Нежеланная императрица, или Постоялый двор попаданки
Я сжимаю губы, стараясь унять дрожь в пальцах. Признания… чувства… Всё это откладывается. Но я знаю, что между нами что-то изменилось. И что уже не будет как прежде.
Эдвард тоже замирает, словно отрезанный от момента, в котором мы только что были. Его тёмные глаза мерцают в полумраке комнаты. Он смотрит на меня с уверенностью, с твёрдой решимостью.
Но Фарквал стоит на пороге, и в его взгляде нет ни намёка на терпение.
— Ваше Величество, это срочно.
Голос сухой, отточенный, не терпящий отказа.
Эдвард выдыхает сквозь стиснутые зубы.
— Войди.
Фарквал шагом пересекает комнату и останавливается перед кроватью.
— Мы допросили Джину, как вы и приказали, — произносит этот суровый мужчина. Советник, наверное? — Она даже не пыталась скрыть имена остальных участников заговора.
Я напрягаюсь.
— И что же она сказала? — Эдвард садится, морщась от боли, но во взгляде уже нет ни намёка на слабость.
— Она выдала всех. Десять заговорщиков. Среди них несколько мелких чиновников, пара знатных лиц и…
Фарквал делает паузу, будто собирается сказать нечто важное или ещё более неприятное.
— Один из самых уважаемых генералов армии.
Эдвард хмурится.
— Имя.
— Сэр Валгорн Дрейк.
В комнате повисает тишина.
Я не знаю этого имени, но по лицу мужа вижу, что он знает. И хорошо знает.
— Дрейк… — медленно повторяет Эдвард, пальцы на простынях напрягаются. — Чёртов герой войны…
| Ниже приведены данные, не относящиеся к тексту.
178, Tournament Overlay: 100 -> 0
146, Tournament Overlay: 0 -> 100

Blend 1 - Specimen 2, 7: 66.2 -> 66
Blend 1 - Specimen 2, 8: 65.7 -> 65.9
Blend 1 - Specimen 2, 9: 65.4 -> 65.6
Фарквал едва заметно кивает.
— В глазах народа — да. Но в архивах Совета хранятся данные о его методах. В том числе военные преступления, о которых предпочитали молчать. Десятки уничтоженных деревень под предлогом «подавления мятежей». Тёмные сделки с аристократией. И теперь — участие в заговоре против вас.
Эдвард не отвечает.
Я вижу, как в его взгляде вспыхивает тот самый внутренний огонь, который я уже не раз наблюдала. Гнев. Но гнев холодный, выверенный.
— Что с ним?
— Скорее всего, он уже догадывается, что Джина его сдала. Пока мы его не взяли, но за ним следят. Достаточно будет одного вашего слова.
Эдвард молчит.
Фарквал не торопит.
— Арестовать, — наконец произносит мой муж, и голос его звучит твёрдо. — Но… без шума.
— Разумеется.
Фарквал коротко кивает.
— Что с Джиной? — уточняет Эдвард.
Фарквал проводит рукой по волосам, делает короткий вдох.
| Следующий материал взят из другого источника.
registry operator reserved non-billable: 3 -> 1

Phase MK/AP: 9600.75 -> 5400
— После допроса она попыталась себя убить.
Я вздрагиваю. Эдвард остаётся невозмутимым.
— Жива? — спрашиваю я обеспокоенно.
Как бы то ни было, она заслуживает праведного суда. Самоубийство всегда плохо.
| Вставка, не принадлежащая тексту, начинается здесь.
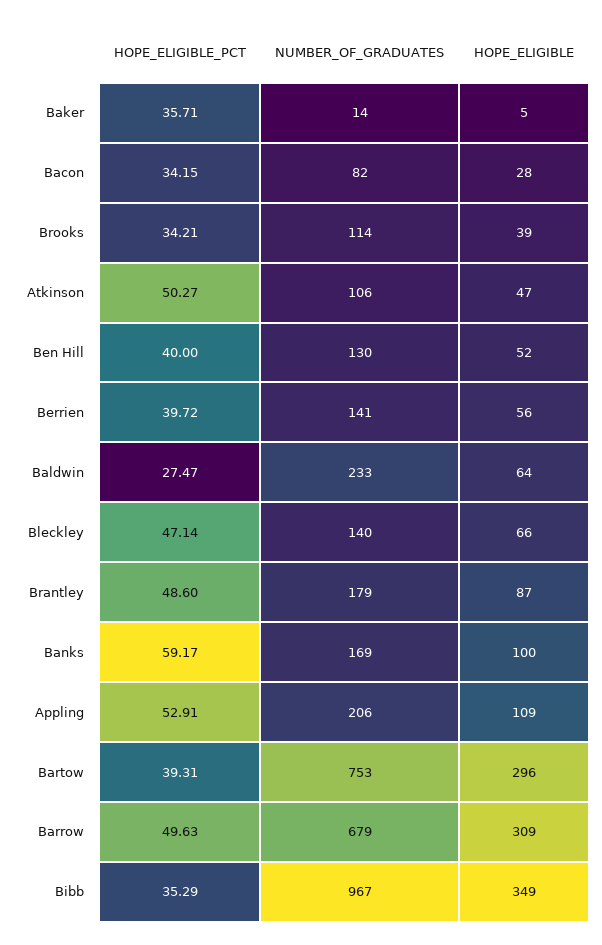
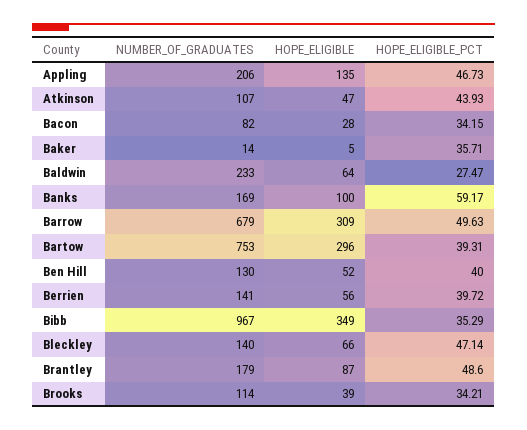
HOPE_ELIGIBLE_PCT, Atkinson: 50.27 -> 43.93
NUMBER_OF_GRADUATES, Atkinson: 106 -> 107
HOPE_ELIGIBLE_PCT, Appling: 52.91 -> 46.73
HOPE_ELIGIBLE, Appling: 109 -> 135

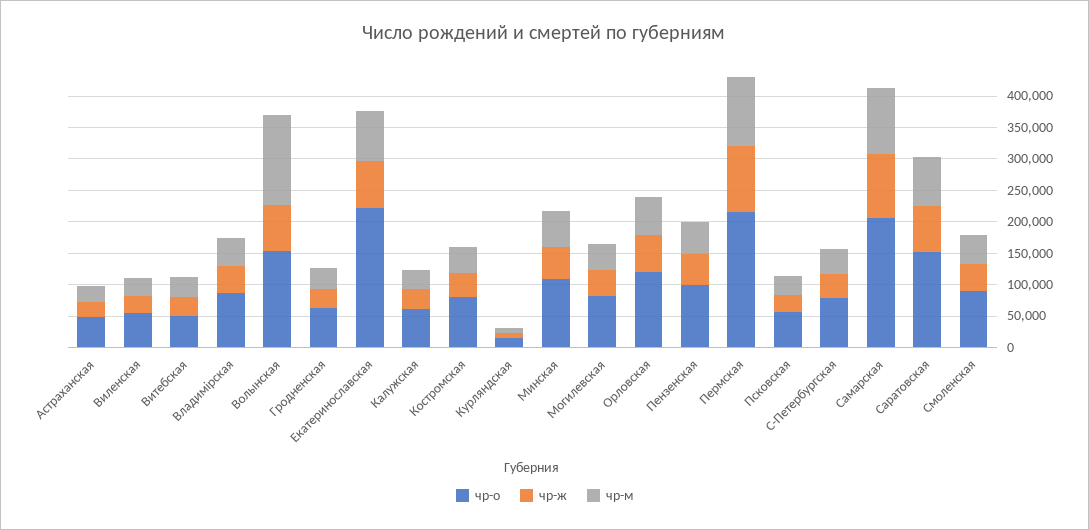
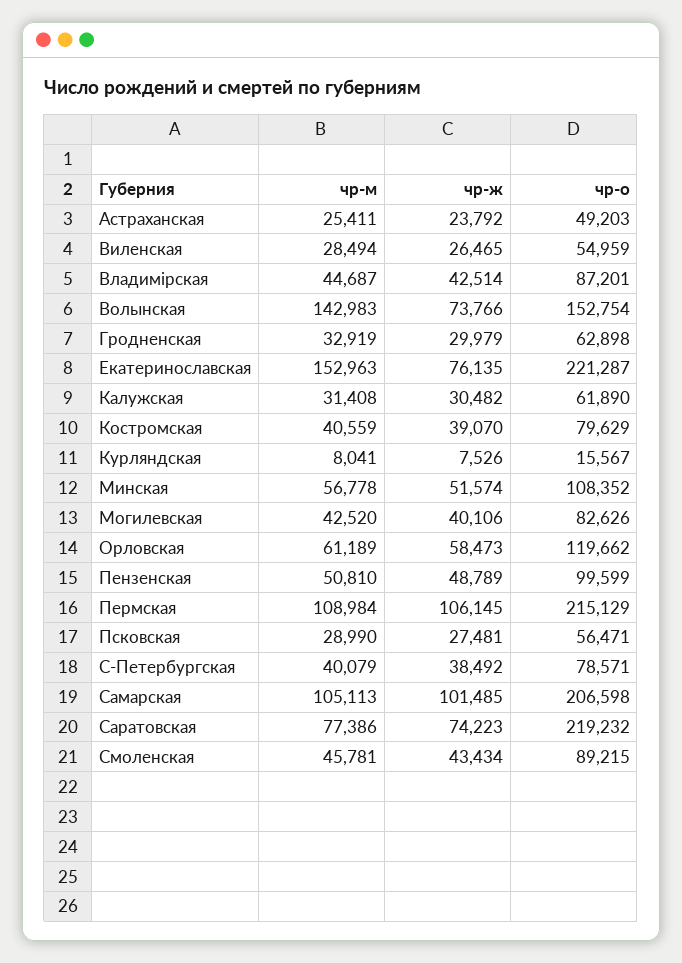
чр-о, Витебская: 50000 -> none
чр-ж, Витебская: 25000 -> none
чр-м, Витебская: 25000 -> none
чр-м, Екатеринославская: 75000 -> 152963
чр-о, Саратовская: 150000 -> 219232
— Да. Её успели остановить, — бросает мне Фарквал и обращается к мужу: — Можно подсказать суду назначить ей ссылку в монастырь. Под надёжную охрану.
Я медленно выдыхаю.
Я боялась, что её казнят. Но нет. Теперь она не сможет умереть в свой час, и не будет представлять угрозы.
Эдвард лишь кивает, принимая эту информацию.
— И последнее, Ваше Величество. — Фарквал задерживается. — Что делать с телом советника?
Я замираю.
Воспоминания про этого человека проносятся в голове колючим вихрем. Его пустые глаза в зале суда в тот самый момент, когда Эдвард обрушил на него правосудие.
— Разберись с панихидой сам, — холодно говорит Эдвард. — На свое усмотрение.
Фарквал почтенно склоняет голову и, не говоря больше ни слова, покидает комнату.
В комнате снова загустевает тишина, которая тяжело давит на плечи.
Эдвард медленно проводит рукой по лицу. Я знаю, о чём он думает. О заговорщиках. О Джине. О том, что война не закончилась.
Я не говорю ничего. Просто тянусь к его руке и сжимаю её.
Он смотрит на меня. И я впервые вижу, как в его глазах смягчается холод.
— У меня к тебе предложение, любимая, — произносит он чуть сипло, но голос сквозит теплотой, и я невольно предвкушаю что-то хорошее.